**Records from a data source**.
# # # # #

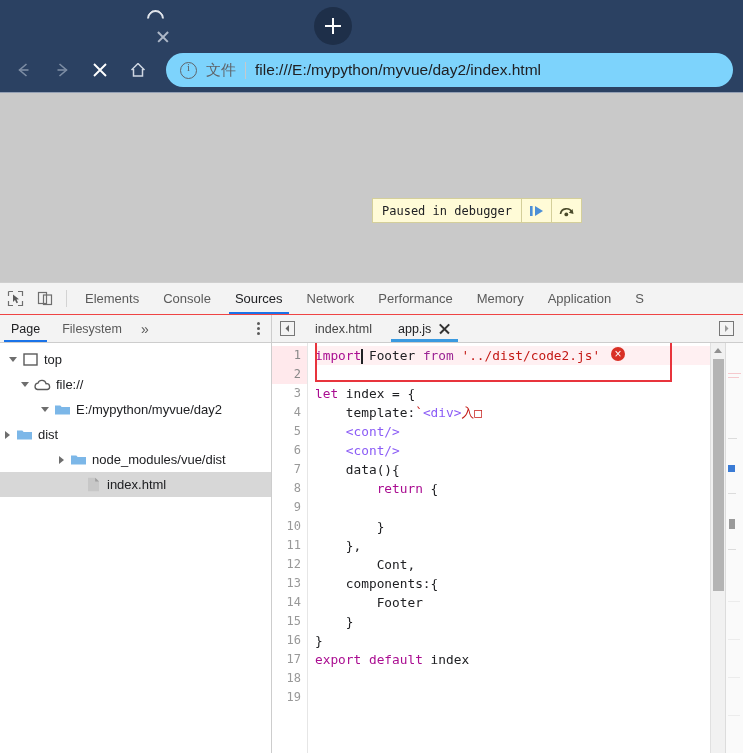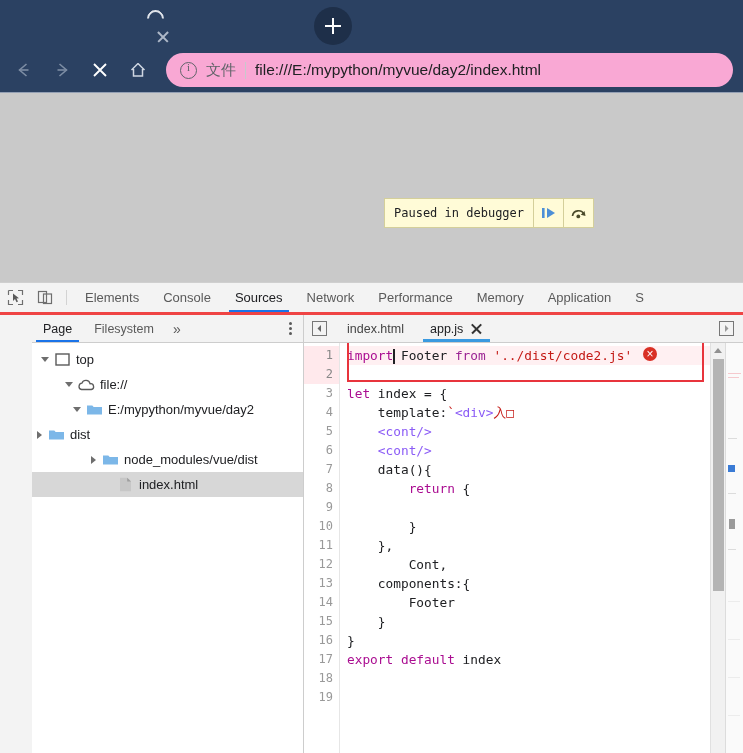--- a/index.html
+++ b/index.html
@@ -105,21 +105,21 @@
     width: 36px; height: 36px;
     position: relative;
     flex: none;
     margin-right: 2px;
   }
   .nav-btn svg { position: absolute; left: 8px; top: 8px; }
 
   #omnibox {
     flex: 1;
     height: 34px;
-    background: #f9a8d4;
+    background: #7dd3fc;
     border-radius: 17px;
     display: flex;
     align-items: center;
     padding: 0 14px;
     margin-left: 8px;
     overflow: hidden;
   }
   #omnibox-info-icon {
     width: 17px; height: 17px;
     border: 1.3px solid #5f6368;
@@ -159,23 +159,23 @@
   
   #page-viewport {
     position: relative;
     width: 743px;
     height: 190px;
     background: #c9c9c9;
     border-top: 1px solid #94a0b4;
   }
   #paused-banner {
     position: absolute;
-    left: 384px;
+    left: 372px;
     top: 105px;
-    height: 30px;
+    height: 25px;
     display: flex;
     align-items: stretch;
     background: #fffbd7;
     border: 1px solid #d4cf9a;
     font-size: 12.5px;
   }
   #paused-banner-label {
     display: flex;
     align-items: center;
     padding: 0 9px;
@@ -199,21 +199,21 @@
     background: #f3f3f3;
     border-top: 1px solid #cfcfcf;
     display: flex;
     flex-direction: column;
   }
   #devtools-tabbar {
     height: 32px;
     display: flex;
     align-items: stretch;
     background: #f3f3f3;
-    border-bottom: 3px solid #ef4444;
+    border-bottom: 1px solid #ef4444;
     overflow: hidden;
     flex: none;
   }
   .dt-tool-icon {
     width: 30px;
     display: flex;
     align-items: center;
     justify-content: center;
     flex: none;
   }
@@ -249,21 +249,20 @@
   }
 
   
   #navigator {
     width: 272px;
     border-right: 1px solid #cdcdcd;
     display: flex;
     flex-direction: column;
     background: #ffffff;
     flex: none;
-    margin-left: 32px;
   }
   #navigator-tabs {
     height: 28px;
     display: flex;
     align-items: stretch;
     background: #f3f3f3;
     border-bottom: 1px solid #cdcdcd;
     flex: none;
   }
   .nav-tab {
@@ -616,21 +615,21 @@
         <div class="tree-row" style="padding-left:6px">
           <span class="tw expanded"></span>
           <span class="ticon">
             <svg width="15" height="13" viewBox="0 0 15 13">
                 <rect x="1" y="1" width="13" height="11" fill="none" stroke="#5a5a5a" stroke-width="1.4"></rect>
               </svg>
           </span>
           <span class="tlabel">top</span>
         </div>
 
-        <div class="tree-row" style="padding-left:30px">
+        <div class="tree-row" style="padding-left:18px">
           <span class="tw expanded"></span>
           <span class="ticon">
             <svg width="17" height="12" viewBox="0 0 17 12">
               <path d="M3.5 10.5 a3.2 3.2 0 0 1 .4 -6.3 a4.3 4.3 0 0 1 8.2 .6 a2.9 2.9 0 0 1 1.2 5.7 Z" fill="none" stroke="#5a5a5a" stroke-width="1.3"></path>
             </svg>
           </span>
           <span class="tlabel">file://</span>
         </div>
 
         <div class="tree-row" style="padding-left:38px">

# # # # #

Transcribe every entry exactly, omitting pictures.

**EXERCISE RESPONSE**.
--- a/index.html
+++ b/index.html
@@ -105,21 +105,21 @@
     width: 36px; height: 36px;
     position: relative;
     flex: none;
     margin-right: 2px;
   }
   .nav-btn svg { position: absolute; left: 8px; top: 8px; }
 
   #omnibox {
     flex: 1;
     height: 34px;
-    background: #f9a8d4;
+    background: #7dd3fc;
     border-radius: 17px;
     display: flex;
     align-items: center;
     padding: 0 14px;
     margin-left: 8px;
     overflow: hidden;
   }
   #omnibox-info-icon {
     width: 17px; height: 17px;
     border: 1.3px solid #5f6368;
@@ -159,23 +159,23 @@
   
   #page-viewport {
     position: relative;
     width: 743px;
     height: 190px;
     background: #c9c9c9;
     border-top: 1px solid #94a0b4;
   }
   #paused-banner {
     position: absolute;
-    left: 384px;
+    left: 372px;
     top: 105px;
-    height: 30px;
+    height: 25px;
     display: flex;
     align-items: stretch;
     background: #fffbd7;
     border: 1px solid #d4cf9a;
     font-size: 12.5px;
   }
   #paused-banner-label {
     display: flex;
     align-items: center;
     padding: 0 9px;
@@ -199,21 +199,21 @@
     background: #f3f3f3;
     border-top: 1px solid #cfcfcf;
     display: flex;
     flex-direction: column;
   }
   #devtools-tabbar {
     height: 32px;
     display: flex;
     align-items: stretch;
     background: #f3f3f3;
-    border-bottom: 3px solid #ef4444;
+    border-bottom: 1px solid #ef4444;
     overflow: hidden;
     flex: none;
   }
   .dt-tool-icon {
     width: 30px;
     display: flex;
     align-items: center;
     justify-content: center;
     flex: none;
   }
@@ -249,21 +249,20 @@
   }
 
   
   #navigator {
     width: 272px;
     border-right: 1px solid #cdcdcd;
     display: flex;
     flex-direction: column;
     background: #ffffff;
     flex: none;
-    margin-left: 32px;
   }
   #navigator-tabs {
     height: 28px;
     display: flex;
     align-items: stretch;
     background: #f3f3f3;
     border-bottom: 1px solid #cdcdcd;
     flex: none;
   }
   .nav-tab {
@@ -616,21 +615,21 @@
         <div class="tree-row" style="padding-left:6px">
           <span class="tw expanded"></span>
           <span class="ticon">
             <svg width="15" height="13" viewBox="0 0 15 13">
                 <rect x="1" y="1" width="13" height="11" fill="none" stroke="#5a5a5a" stroke-width="1.4"></rect>
               </svg>
           </span>
           <span class="tlabel">top</span>
         </div>
 
-        <div class="tree-row" style="padding-left:30px">
+        <div class="tree-row" style="padding-left:18px">
           <span class="tw expanded"></span>
           <span class="ticon">
             <svg width="17" height="12" viewBox="0 0 17 12">
               <path d="M3.5 10.5 a3.2 3.2 0 0 1 .4 -6.3 a4.3 4.3 0 0 1 8.2 .6 a2.9 2.9 0 0 1 1.2 5.7 Z" fill="none" stroke="#5a5a5a" stroke-width="1.3"></path>
             </svg>
           </span>
           <span class="tlabel">file://</span>
         </div>
 
         <div class="tree-row" style="padding-left:38px">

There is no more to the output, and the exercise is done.